2. A Creator-God, the opposite of depending for anything on man, inasmuch as all men depend for all things on him, including the initial breath of life, and thereupon every breath they draw.

3. A Creator-God who, so far as this world is concerned, knows one family alone, but that family the universal one.

4. A Creator-God who does not forsake men to their own inventions, but is the present and ruling Providence among them. There is such a reality as an administration of the wide empire on earth, and that administration in each part, each greater or less distribution, is Divine, is that of God, the sovereign God.

5. A Creator-God who admits of no proxy whatsoever of idol fashion.

II. THE TRUE APOSTLE OF CHRISTIANITY UNDERTAKES TO MAKE AN UNFALTERING AFFIRMATION OF THE THINGS MOST DISTINCTIVE OF CHRISTIANITY. These shall be facts or truths, not grown of reason, not even surmised of reason; very likely not, in all their bearings and all the questions they suggest, such as can be accounted for by reason. They occupy by intention a unique place. They come of the pronouncement of One who brings all-sufficient credentials, and whom to disbelieve rationally is a greater difficulty for reason by far than to believe. This grand, surpassing voice of Heaven is here given as threefold.

1. It bids repentance on the part of man.

2. It declares judgment to come by Jesus Christ.

3. It declares hereunto the resurrection of Jesus Christ; and certainly, if the resurrection of Jesus Christ is here instanced as speaking volumes for his likely judgeship, it will carry all that is necessary for showing men present at his solemn judgment-bar. Evidently nothing so much arrested men, when the world's clock was then striking, as this announcement of resurrection from the dead for Judge and judged.
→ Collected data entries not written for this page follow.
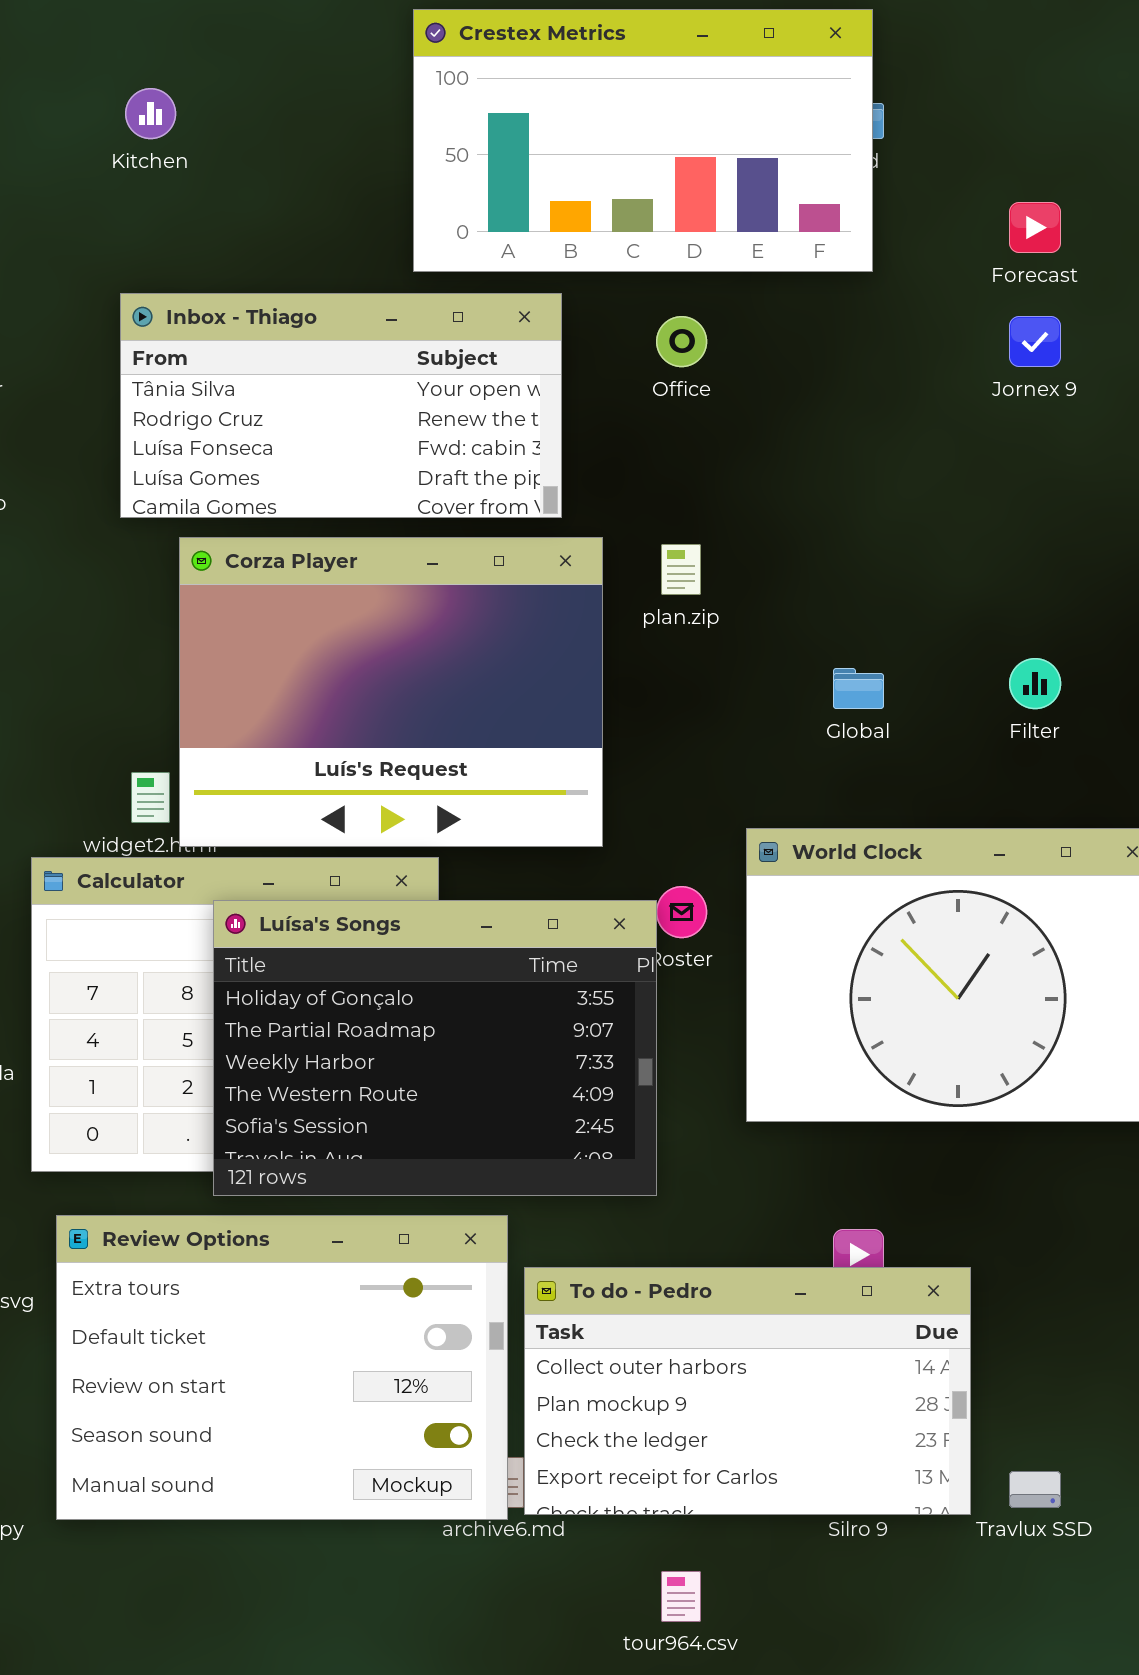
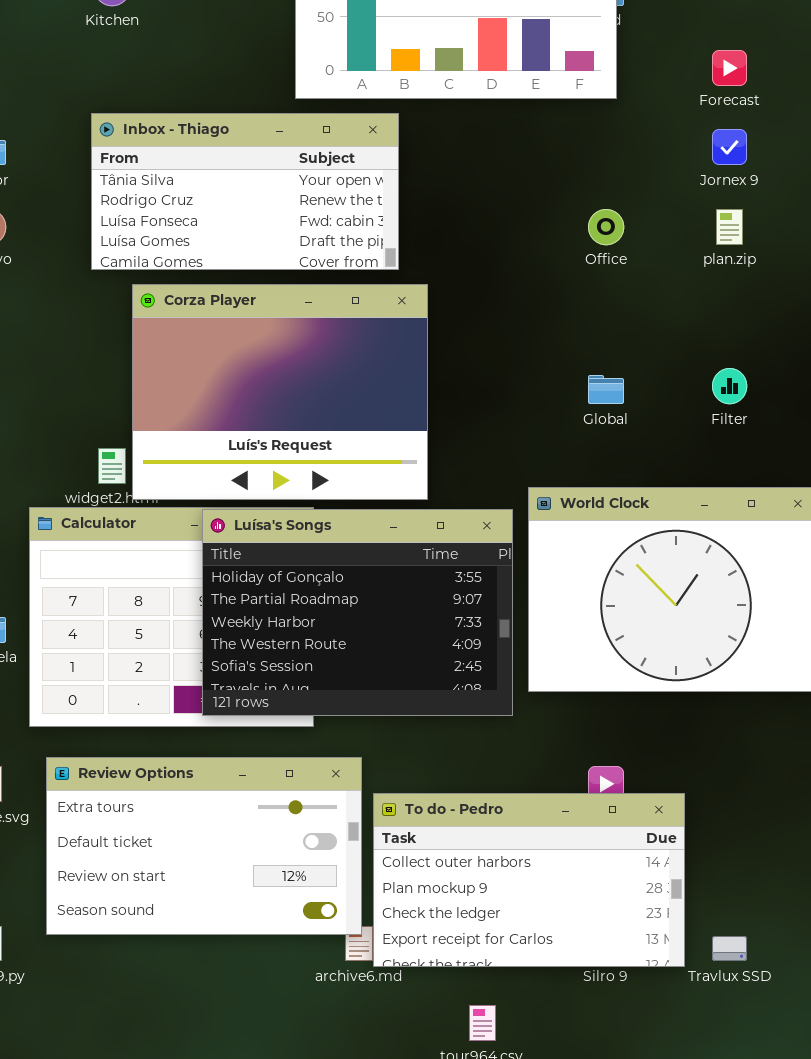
Office: [656,316,707,367] -> [588,209,624,245], moved
plan.zip: [661,544,701,595] -> [716,209,743,245], moved
Luísa's Songs: [213,900,657,1196] -> [202,509,513,716], moved
Review Options: [56,1215,508,1520] -> [46,757,362,935], resized

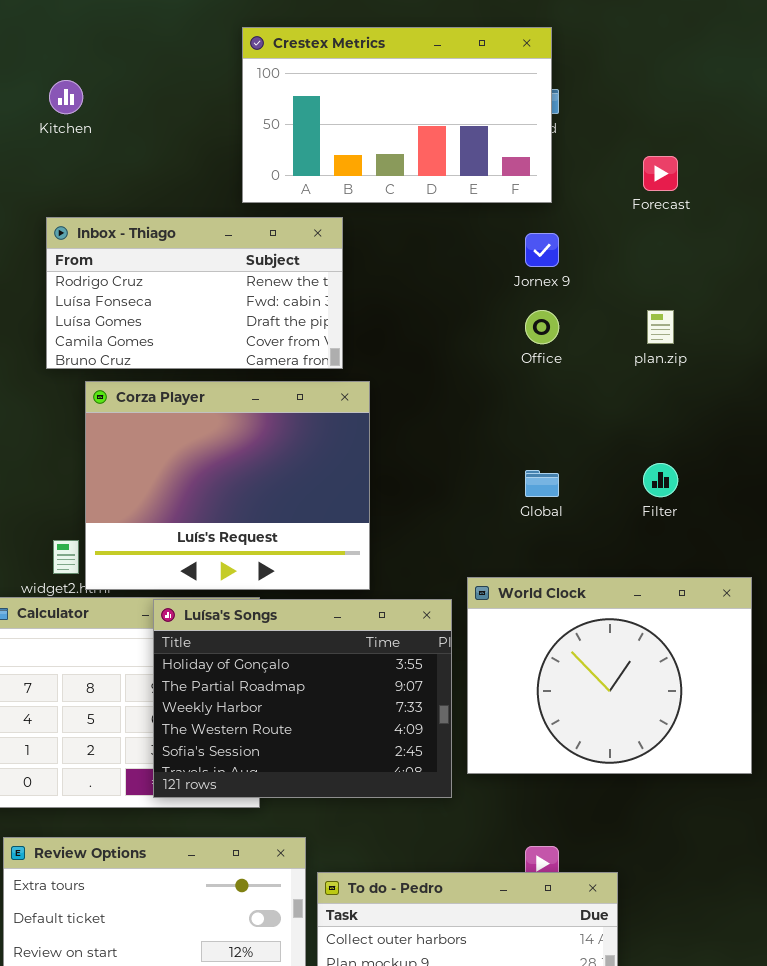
Inbox - Thiago: [91,113,399,270] -> [46,217,343,369], scrolled down 1 row
Jornex 9: [712,129,747,165] -> [525,233,559,267], moved

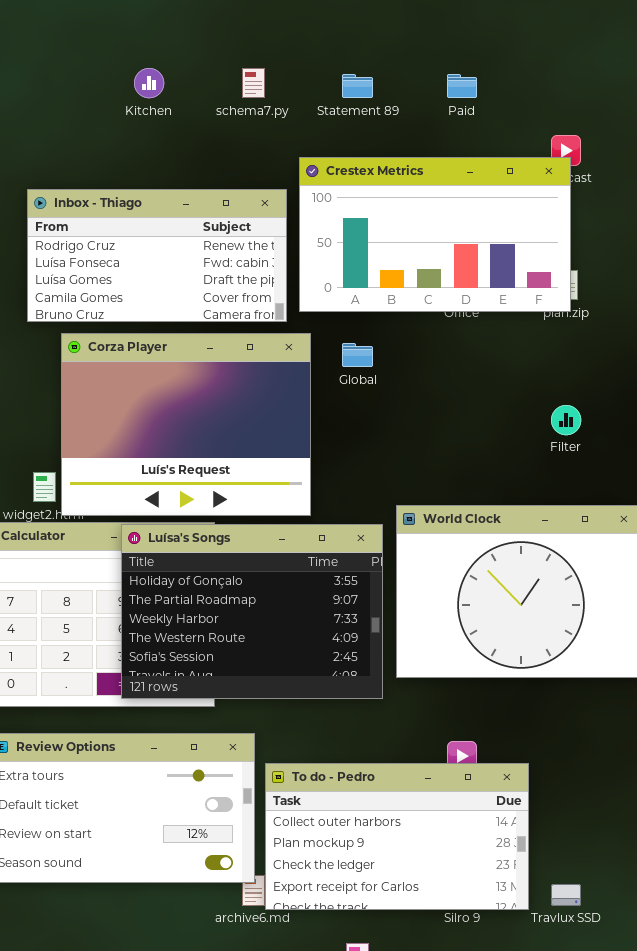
Crestex Metrics: [242,27,552,203] -> [299,157,571,312], moved
Kitchen: [49,80,83,114] -> [134,68,164,98], moved
Global: [525,470,559,497] -> [342,343,373,367], moved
III. THE TRUE APOSTLE OF CHRISTIANITY DOES NOT HIDE AWAY THE ELEMENT OF HUMAN RESPONSIBILITY AND THE NECESSITY OF HUMAN CO-OPERATION WITH DIVINE WORK. This is but one among many ways of asserting that man is himself a creation of reason and of heart and of conscience; in brief, of just so much as to constitute him justly responsible to his Creator. Beyond a doubt, we cannot draw the line that says where the exertion of man's will and the interposition of God's providence end or begin, nor, in all probability, could we see the line if it were drawn. It is none the less certain that both of these are facts in human life. Paul goes so far as to say that Divine arrangements () lead to Divine inquirings on the part of men, and are directly adapted to suggest "seeking the Lord." Notice, therefore:

1. That it lies with men, part of their simplest, first, happiest duty, to "seek the Lord," in distinction from the vain theory or degrading wish that the belief in the reality of the existence of God should be an absolutely necessary outcome of our life or natural income of our conviction. It is a remarkable fact that in all highest senses it is both one and the other of these things, but that in lower and literal sense, if it were so, it would bereave human knowledge of God of its noblest aspects, noblest tokens, and noblest uses.
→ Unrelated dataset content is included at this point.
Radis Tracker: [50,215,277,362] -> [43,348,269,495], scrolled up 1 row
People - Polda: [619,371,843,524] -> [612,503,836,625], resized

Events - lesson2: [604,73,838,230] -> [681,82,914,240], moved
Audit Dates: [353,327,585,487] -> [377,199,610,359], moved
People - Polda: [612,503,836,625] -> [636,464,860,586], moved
2. That there is so much uncertainty about finding him we seek, as might well give zest and energy and trembling vigor to endeavor.
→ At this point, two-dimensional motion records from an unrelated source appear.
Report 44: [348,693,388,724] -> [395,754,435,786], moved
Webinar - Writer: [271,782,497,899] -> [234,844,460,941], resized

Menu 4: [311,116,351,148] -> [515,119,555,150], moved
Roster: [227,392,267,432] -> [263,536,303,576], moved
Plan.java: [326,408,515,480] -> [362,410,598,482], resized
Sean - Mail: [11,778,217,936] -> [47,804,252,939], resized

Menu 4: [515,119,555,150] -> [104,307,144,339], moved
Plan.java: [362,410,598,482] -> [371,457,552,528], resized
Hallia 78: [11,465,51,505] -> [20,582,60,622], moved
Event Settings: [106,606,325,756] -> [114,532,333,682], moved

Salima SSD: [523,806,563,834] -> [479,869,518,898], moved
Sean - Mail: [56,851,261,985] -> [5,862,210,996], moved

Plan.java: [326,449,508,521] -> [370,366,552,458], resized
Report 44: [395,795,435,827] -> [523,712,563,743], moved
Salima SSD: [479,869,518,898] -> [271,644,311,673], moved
3. That the uncertainty lies much in some moral direction of our nature. To "find God" is not the quest of the intellect merely or chiefly. It will lie nearer the heart, at all events, and it will be greatly dependent on, say, the conscience, what it is in any man and how he heeds it. To "find God" will depend on "feeling after" him. The absence of a certain kind and amount of sensibility will in many a case decide, and "that right early," our not finding some one or some thing. Some truth and some people are coy. And very indisputable it is that sometimes it is of the highest truth and the highest style of human character that this is most chiefly true.

4. That to win the crown of "finding" finding really, finding blessedly, finding for ever—is quite among the possibilities; ay, it is among the sure promises exceeding precious to the true seeker.

5. That the grand object "sought," "felt after," and "found" is all the time "not far from" any one, i.e. really near to every one. He is so near us in our breathing life itself. He is so near us in all those qualities which are derived from his parentage. He is so near as in bountiful goodness and in pitying, strong love.—B.